Der 'Hortulus animae' – ein Archiv mittelalterlicher Gebetbuchliteratur

 

Teilprojekt Stefan Matter

 

(Mitarbeiterinnen Juni 2017–Mai 2019: Daria Lanz, Chantal Zbinden)

 

Unter dem Titel 'Hortulus animae' und seinen verschiedenen volkssprachigen Übertragungen wurden ab 1498 in weit über 100 Auflagen meist kleinformatige und häufig bebilderte Gebetbücher gedruckt, die abgesehen von einer ersten Katalogisierung (Oldenbourg 1973) bislang in ihren Abhängigkeiten und je spezifischen Profilen nicht untersucht sind (erste Hinweise bei Ochsenbein 1983). Deren Aufarbeitung ist wegen ihrer immensen Bedeutung für die spätmittelalterliche Gebetbuchliteratur ein dringendes Forschungsdesiderat.

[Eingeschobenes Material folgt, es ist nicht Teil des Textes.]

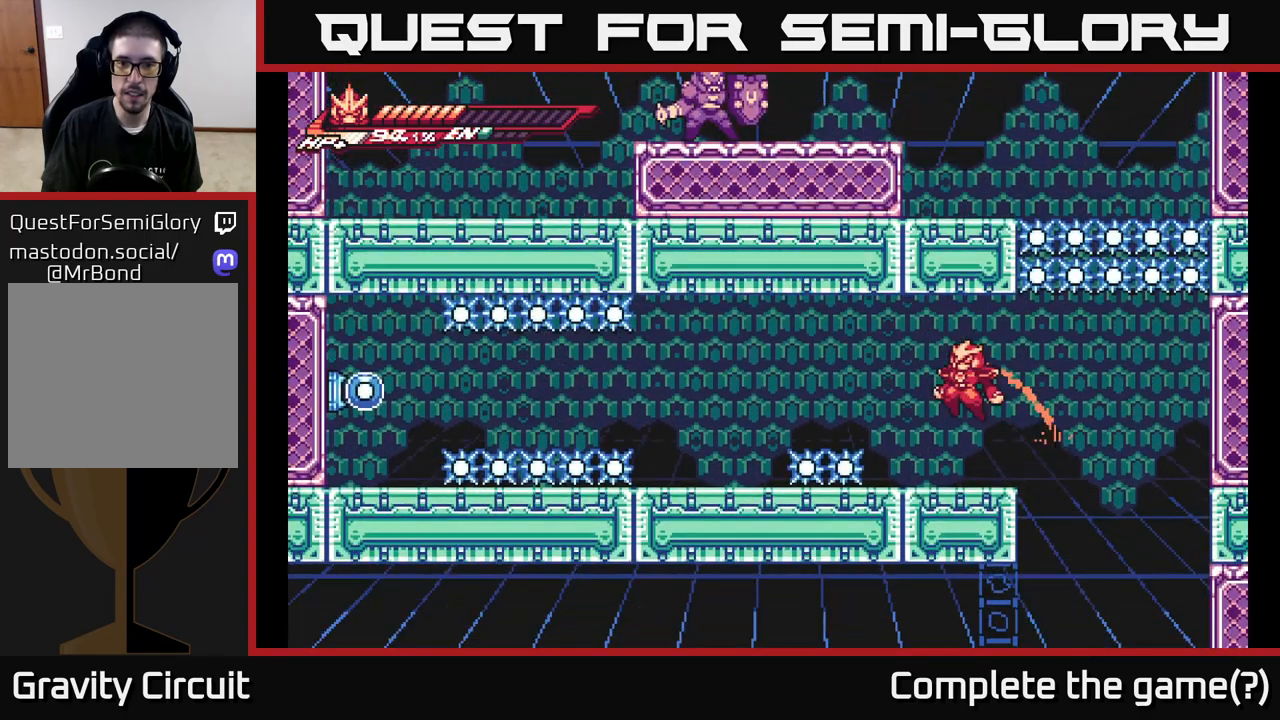
{"buttons": ["A", "L2"], "left_stick": "left", "right_stick": "center", "events": [[33, "A", "up"], [33, "left_stick", "center"], [400, "L2", "down"], [417, "left_stick", "left"], [450, "A", "down"]]}
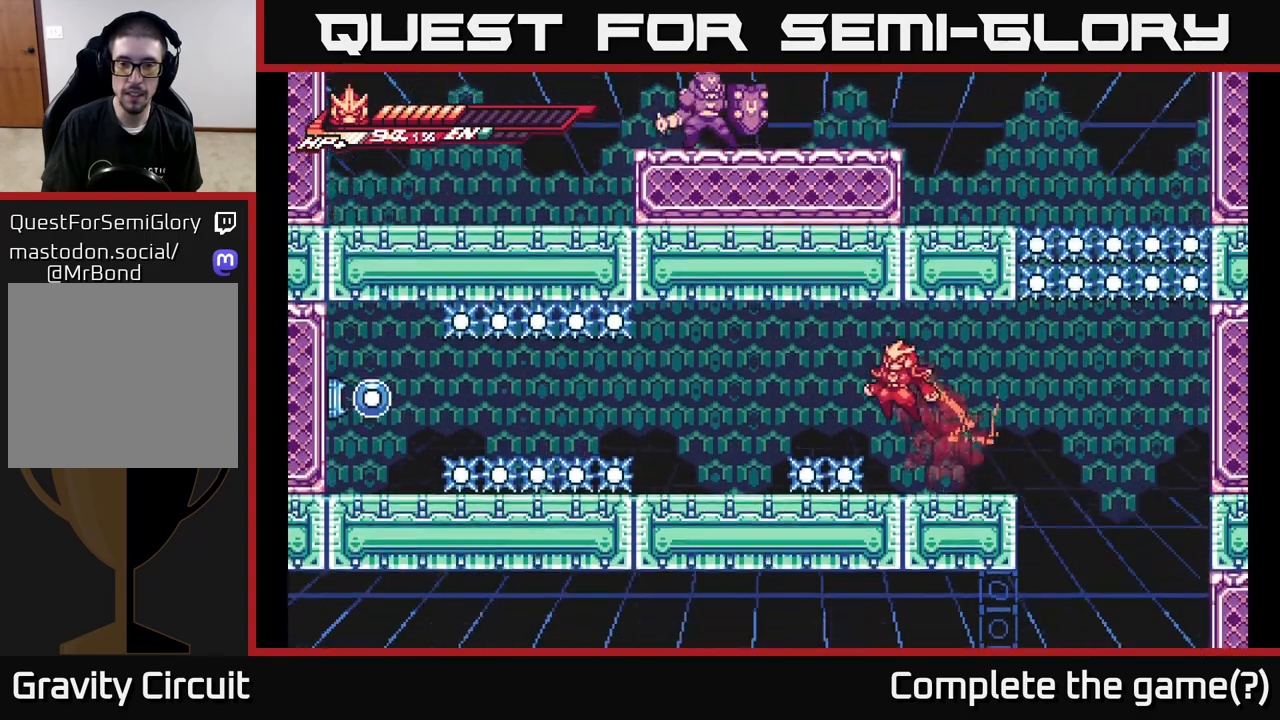
{"buttons": [], "left_stick": "center", "right_stick": "center", "events": [[300, "A", "up"], [383, "L2", "up"], [417, "left_stick", "center"]]}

Die wichtigsten Redaktionen und Übertragungen des 'Hortulus animae' – insbesondere also der (von Auflage zu Auflage stets erweiterte) lateinische 'Hortulus animae' und die beiden deutschsprachigen Übertragungen, das 'Seelengärtlein' und der 'Wurtzgarten' – lassen sich als Übersetzungsleistungen beschreiben, die paradigmatische Verschiebungen des späteren Mittelalters sichtbar machen. Das 'Seelengärtlein' folgt dem 'Hortulus', der seinerseits vom Stundenbuch inspiriert ist, grob im Aufbau und in vielen Details; es bringt Übersetzungen der einzelnen Textteile, reichert aber auch an verschiedenen Stellen den Text an. Der 'Wurtzgarten' ist eine viel freiere Übertragung des 'Hortulus animae', folgt ihm zwar in der Grossstruktur, ist aber klar für Laien konzipiert und hat an den Stellen, an denen der 'Hortulus' und mit ihm das 'Seelengärtlein' liturgienahe Texte bringt, häufig aus der älteren Gebetbuchtradition übernommene Reim- und Reihengebete. Beide deutschsprachigen Übertragungen (für die Textredaktion und wohl auch für einzelne Übersetzungen des 'Seelengärtleins' zeichnet laut Titelblatt schon ab der ersten Ausgabe von 1501 kein Geringerer als Sebastian Brant verantwortlich) bedienen sich in grossem Umfang in der mittelalterlichen Gebetbuchliteratur bereits vorhandener Übersetzungen. Dieser Umstand führt dazu, dass eine Erschliessung des Textbestandes der wichtigsten 'Hortulus'-Ausgaben gleichsam einen Überblick über die deutschsprachige Gebetbuchliteratur des Mittelalters zu geben vermag. Zu prüfen bleibt fernerhin, inwiefern einerseits weitere lateinische Gebetsanthologien des späteren Mittelalters in textgeschichtlichem Zusammenhang mit dem 'Hortulus animae' stehen – ich denke hier etwa an die Prager Handschrift der 'Scala coeli' Alberts von Prag oder den ebenfalls in Strassburg gedruckten, allerdings schon 1489 erschienenen 'Antidotarius animae' des ursprünglich aus Bern stammenden Nicolaus Salicetus – und andererseits, in welchem Verhältnis die zahlreichen Drucke, welche unter demselben lateinischen beziehungsweise deutschen Titel des 'Hortulus' gedruckt werden, zu unserem 'Hortulus animae' stehen.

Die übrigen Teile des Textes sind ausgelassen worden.